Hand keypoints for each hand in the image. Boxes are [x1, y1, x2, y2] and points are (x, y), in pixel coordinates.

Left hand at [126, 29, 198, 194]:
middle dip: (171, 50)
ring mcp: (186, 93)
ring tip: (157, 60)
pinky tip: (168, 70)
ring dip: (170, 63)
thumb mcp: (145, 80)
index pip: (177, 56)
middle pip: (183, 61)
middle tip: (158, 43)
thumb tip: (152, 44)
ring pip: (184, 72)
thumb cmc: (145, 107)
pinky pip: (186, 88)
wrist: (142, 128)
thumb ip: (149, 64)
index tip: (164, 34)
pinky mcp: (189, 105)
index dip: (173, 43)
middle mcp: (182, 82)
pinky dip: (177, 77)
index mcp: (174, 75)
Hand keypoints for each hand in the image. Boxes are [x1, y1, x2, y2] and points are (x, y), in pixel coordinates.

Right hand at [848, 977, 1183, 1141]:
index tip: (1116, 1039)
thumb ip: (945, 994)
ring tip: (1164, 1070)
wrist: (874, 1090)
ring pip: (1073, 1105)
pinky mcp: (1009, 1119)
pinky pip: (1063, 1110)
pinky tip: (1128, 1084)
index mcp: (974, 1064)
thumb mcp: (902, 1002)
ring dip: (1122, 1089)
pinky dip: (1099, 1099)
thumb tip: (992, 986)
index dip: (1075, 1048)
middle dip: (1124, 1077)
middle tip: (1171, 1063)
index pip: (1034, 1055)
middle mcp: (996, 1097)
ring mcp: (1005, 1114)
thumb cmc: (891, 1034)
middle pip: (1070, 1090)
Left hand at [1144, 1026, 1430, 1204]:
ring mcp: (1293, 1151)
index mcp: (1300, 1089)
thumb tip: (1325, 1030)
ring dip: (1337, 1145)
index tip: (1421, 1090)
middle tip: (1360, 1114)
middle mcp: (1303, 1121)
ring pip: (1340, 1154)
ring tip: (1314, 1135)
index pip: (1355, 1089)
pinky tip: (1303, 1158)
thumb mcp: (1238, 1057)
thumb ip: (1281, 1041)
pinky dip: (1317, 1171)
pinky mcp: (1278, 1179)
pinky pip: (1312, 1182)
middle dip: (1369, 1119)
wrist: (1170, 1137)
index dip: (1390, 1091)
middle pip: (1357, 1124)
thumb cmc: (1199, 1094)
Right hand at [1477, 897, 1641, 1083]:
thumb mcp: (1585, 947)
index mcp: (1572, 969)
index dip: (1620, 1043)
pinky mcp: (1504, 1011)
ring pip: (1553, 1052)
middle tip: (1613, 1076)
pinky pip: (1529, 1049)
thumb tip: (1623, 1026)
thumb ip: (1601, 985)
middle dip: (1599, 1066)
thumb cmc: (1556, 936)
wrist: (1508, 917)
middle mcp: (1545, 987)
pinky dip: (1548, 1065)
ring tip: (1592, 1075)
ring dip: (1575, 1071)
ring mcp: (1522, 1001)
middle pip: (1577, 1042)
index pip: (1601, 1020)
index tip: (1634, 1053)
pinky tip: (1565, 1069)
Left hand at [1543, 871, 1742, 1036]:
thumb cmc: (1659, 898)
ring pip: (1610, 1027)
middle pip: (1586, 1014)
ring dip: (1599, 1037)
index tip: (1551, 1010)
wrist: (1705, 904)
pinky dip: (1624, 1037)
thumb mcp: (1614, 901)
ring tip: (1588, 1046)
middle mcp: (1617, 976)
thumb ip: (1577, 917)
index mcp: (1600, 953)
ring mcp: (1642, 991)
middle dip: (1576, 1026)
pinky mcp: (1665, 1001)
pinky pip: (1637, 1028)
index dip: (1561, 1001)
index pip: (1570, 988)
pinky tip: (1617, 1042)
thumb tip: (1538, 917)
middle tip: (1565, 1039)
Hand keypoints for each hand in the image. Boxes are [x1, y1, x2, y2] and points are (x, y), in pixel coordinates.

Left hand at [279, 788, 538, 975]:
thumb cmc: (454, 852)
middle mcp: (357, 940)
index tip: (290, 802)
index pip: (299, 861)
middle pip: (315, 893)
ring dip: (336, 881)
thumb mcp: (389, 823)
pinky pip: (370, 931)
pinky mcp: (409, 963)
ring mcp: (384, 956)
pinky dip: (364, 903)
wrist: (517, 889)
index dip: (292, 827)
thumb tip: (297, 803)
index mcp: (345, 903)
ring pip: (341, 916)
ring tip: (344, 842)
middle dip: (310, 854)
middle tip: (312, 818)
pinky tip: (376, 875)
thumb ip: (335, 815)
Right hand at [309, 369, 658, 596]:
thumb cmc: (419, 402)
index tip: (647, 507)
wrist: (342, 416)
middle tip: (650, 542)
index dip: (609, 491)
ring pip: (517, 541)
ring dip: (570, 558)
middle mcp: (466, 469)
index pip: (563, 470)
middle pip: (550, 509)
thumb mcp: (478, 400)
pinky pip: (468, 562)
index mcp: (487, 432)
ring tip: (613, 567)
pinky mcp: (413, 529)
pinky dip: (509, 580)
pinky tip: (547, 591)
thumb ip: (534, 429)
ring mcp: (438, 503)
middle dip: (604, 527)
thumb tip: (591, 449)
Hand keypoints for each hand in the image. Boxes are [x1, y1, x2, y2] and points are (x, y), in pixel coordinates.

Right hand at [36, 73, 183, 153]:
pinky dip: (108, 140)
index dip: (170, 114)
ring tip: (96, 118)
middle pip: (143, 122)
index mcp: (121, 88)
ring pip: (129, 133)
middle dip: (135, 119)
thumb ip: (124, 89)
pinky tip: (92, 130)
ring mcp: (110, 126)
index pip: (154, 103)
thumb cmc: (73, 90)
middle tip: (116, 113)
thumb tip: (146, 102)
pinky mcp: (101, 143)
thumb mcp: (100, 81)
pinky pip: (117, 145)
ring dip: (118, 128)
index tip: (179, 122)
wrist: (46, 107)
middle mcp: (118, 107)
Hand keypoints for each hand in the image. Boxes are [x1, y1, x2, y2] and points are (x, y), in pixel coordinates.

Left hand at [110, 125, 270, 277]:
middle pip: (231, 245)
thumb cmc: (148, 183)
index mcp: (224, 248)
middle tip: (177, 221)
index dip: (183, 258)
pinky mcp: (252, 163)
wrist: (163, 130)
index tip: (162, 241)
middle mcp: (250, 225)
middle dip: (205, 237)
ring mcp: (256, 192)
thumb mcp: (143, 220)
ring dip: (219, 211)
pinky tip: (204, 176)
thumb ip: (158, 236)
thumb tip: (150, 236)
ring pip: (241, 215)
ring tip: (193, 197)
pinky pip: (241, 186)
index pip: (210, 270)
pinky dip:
^^^^^^^^
• PROBLEM:
Retype the entries exactly, please. Leave no line out.

• SOLUTION FOR THIS EXERCISE:
Hand keypoints for each hand in the image. Boxes are [x1, y1, x2, y2] and points are (x, y), in pixel coordinates.

Left hand at [126, 29, 198, 194]:
middle dip: (171, 50)
ring mcp: (186, 93)
ring tip: (157, 60)
pinky tip: (168, 70)
ring dip: (170, 63)
thumb mcp: (145, 80)
index pip: (177, 56)
middle pip: (183, 61)
middle tip: (158, 43)
thumb tip: (152, 44)
ring pip: (184, 72)
thumb cmc: (145, 107)
pinky pip: (186, 88)
wrist: (142, 128)
thumb ip: (149, 64)
index tip: (164, 34)
pinky mcp: (189, 105)
index dip: (173, 43)
middle mcp: (182, 82)
pinky dip: (177, 77)
index mcp: (174, 75)
Hand keypoints for each hand in the image. Boxes are [x1, y1, x2, y2] and points are (x, y), in pixel coordinates.

Right hand at [848, 977, 1183, 1141]:
index tip: (1116, 1039)
thumb ip: (945, 994)
ring tip: (1164, 1070)
wrist: (874, 1090)
ring pip: (1073, 1105)
pinky mcp: (1009, 1119)
pinky pip: (1063, 1110)
pinky tip: (1128, 1084)
index mcp: (974, 1064)
thumb mcp: (902, 1002)
ring dip: (1122, 1089)
pinky dip: (1099, 1099)
thumb tip: (992, 986)
index dip: (1075, 1048)
middle dip: (1124, 1077)
middle tip: (1171, 1063)
index pip: (1034, 1055)
middle mcp: (996, 1097)
ring mcp: (1005, 1114)
thumb cmc: (891, 1034)
middle pip: (1070, 1090)
Left hand at [1144, 1026, 1430, 1204]:
ring mcp: (1293, 1151)
index mcp: (1300, 1089)
thumb tip: (1325, 1030)
ring dip: (1337, 1145)
index tip: (1421, 1090)
middle tip: (1360, 1114)
middle mcp: (1303, 1121)
ring pip: (1340, 1154)
ring tip: (1314, 1135)
index pip: (1355, 1089)
pinky tip: (1303, 1158)
thumb mcp: (1238, 1057)
thumb ip: (1281, 1041)
pinky dip: (1317, 1171)
pinky mcp: (1278, 1179)
pinky pip: (1312, 1182)
middle dip: (1369, 1119)
wrist: (1170, 1137)
index dip: (1390, 1091)
middle pip: (1357, 1124)
thumb cmc: (1199, 1094)
Right hand at [1477, 897, 1641, 1083]:
thumb mcp: (1585, 947)
index mcp: (1572, 969)
index dip: (1620, 1043)
pinky mcp: (1504, 1011)
ring pip: (1553, 1052)
middle tip: (1613, 1076)
pinky pip: (1529, 1049)
thumb tip: (1623, 1026)
thumb ip: (1601, 985)
middle dip: (1599, 1066)
thumb cmc: (1556, 936)
wrist: (1508, 917)
middle mcp: (1545, 987)
pinky dip: (1548, 1065)
ring tip: (1592, 1075)
ring dip: (1575, 1071)
ring mcp: (1522, 1001)
middle pip: (1577, 1042)
index pip: (1601, 1020)
index tip: (1634, 1053)
pinky tip: (1565, 1069)
Left hand at [1543, 871, 1742, 1036]:
thumb cmc: (1659, 898)
ring pip: (1610, 1027)
middle pip: (1586, 1014)
ring dip: (1599, 1037)
index tip: (1551, 1010)
wrist: (1705, 904)
pinky dip: (1624, 1037)
thumb mcp: (1614, 901)
ring tip: (1588, 1046)
middle mcp: (1617, 976)
thumb ip: (1577, 917)
index mcp: (1600, 953)
ring mcp: (1642, 991)
middle dip: (1576, 1026)
pinky mcp: (1665, 1001)
pinky pip: (1637, 1028)
index dip: (1561, 1001)
index pip: (1570, 988)
pinky tip: (1617, 1042)
thumb tip: (1538, 917)
middle tip: (1565, 1039)
Hand keypoints for each hand in the image. Boxes are [x1, y1, x2, y2] and points are (x, y), in pixel coordinates.

Left hand at [279, 788, 538, 975]:
thumb cmc: (454, 852)
middle mcp: (357, 940)
index tip: (290, 802)
index pip: (299, 861)
middle pip: (315, 893)
ring dip: (336, 881)
thumb mcp: (389, 823)
pinky pip: (370, 931)
pinky mcp: (409, 963)
ring mcp: (384, 956)
pinky dip: (364, 903)
wrist: (517, 889)
index dip: (292, 827)
thumb tip: (297, 803)
index mcp: (345, 903)
ring pip: (341, 916)
ring tip: (344, 842)
middle dip: (310, 854)
middle tip: (312, 818)
pinky tip: (376, 875)
thumb ip: (335, 815)
Right hand at [309, 369, 658, 596]:
thumb cmc: (419, 402)
index tip: (647, 507)
wrist: (342, 416)
middle tip: (650, 542)
index dip: (609, 491)
ring pip: (517, 541)
ring dip: (570, 558)
middle mcp: (466, 469)
index pip: (563, 470)
middle pip: (550, 509)
thumb mcp: (478, 400)
pinky pip: (468, 562)
index mcp: (487, 432)
ring tip: (613, 567)
pinky mcp: (413, 529)
pinky dip: (509, 580)
pinky tip: (547, 591)
thumb ip: (534, 429)
ring mcp: (438, 503)
middle dip: (604, 527)
thumb tip: (591, 449)
Hand keypoints for each hand in the image. Boxes are [x1, y1, x2, y2] and points are (x, y), in pixel coordinates.

Right hand at [36, 73, 183, 153]:
pinky dip: (108, 140)
index dip: (170, 114)
ring tip: (96, 118)
middle pip: (143, 122)
index mcp: (121, 88)
ring pip: (129, 133)
middle dip: (135, 119)
thumb ip: (124, 89)
pinky tip: (92, 130)
ring mcp: (110, 126)
index pip: (154, 103)
thumb cmc: (73, 90)
middle tip: (116, 113)
thumb tip: (146, 102)
pinky mcp: (101, 143)
thumb mcp: (100, 81)
pinky pip: (117, 145)
ring dip: (118, 128)
index tip: (179, 122)
wrist: (46, 107)
middle mcp: (118, 107)
Hand keypoints for each hand in the image. Boxes are [x1, y1, x2, y2] and points are (x, y), in pixel coordinates.

Left hand at [110, 125, 270, 277]:
middle pip: (231, 245)
thumb cmc: (148, 183)
index mcp: (224, 248)
middle tip: (177, 221)
index dip: (183, 258)
pinky mcp: (252, 163)
wrist: (163, 130)
index tip: (162, 241)
middle mcp: (250, 225)
middle dip: (205, 237)
ring mcp: (256, 192)
thumb mcp: (143, 220)
ring dip: (219, 211)
pinky tip: (204, 176)
thumb ip: (158, 236)
thumb tip: (150, 236)
ring pip: (241, 215)
ring tip: (193, 197)
pinky pip: (241, 186)
index pip: (210, 270)
pinky dip:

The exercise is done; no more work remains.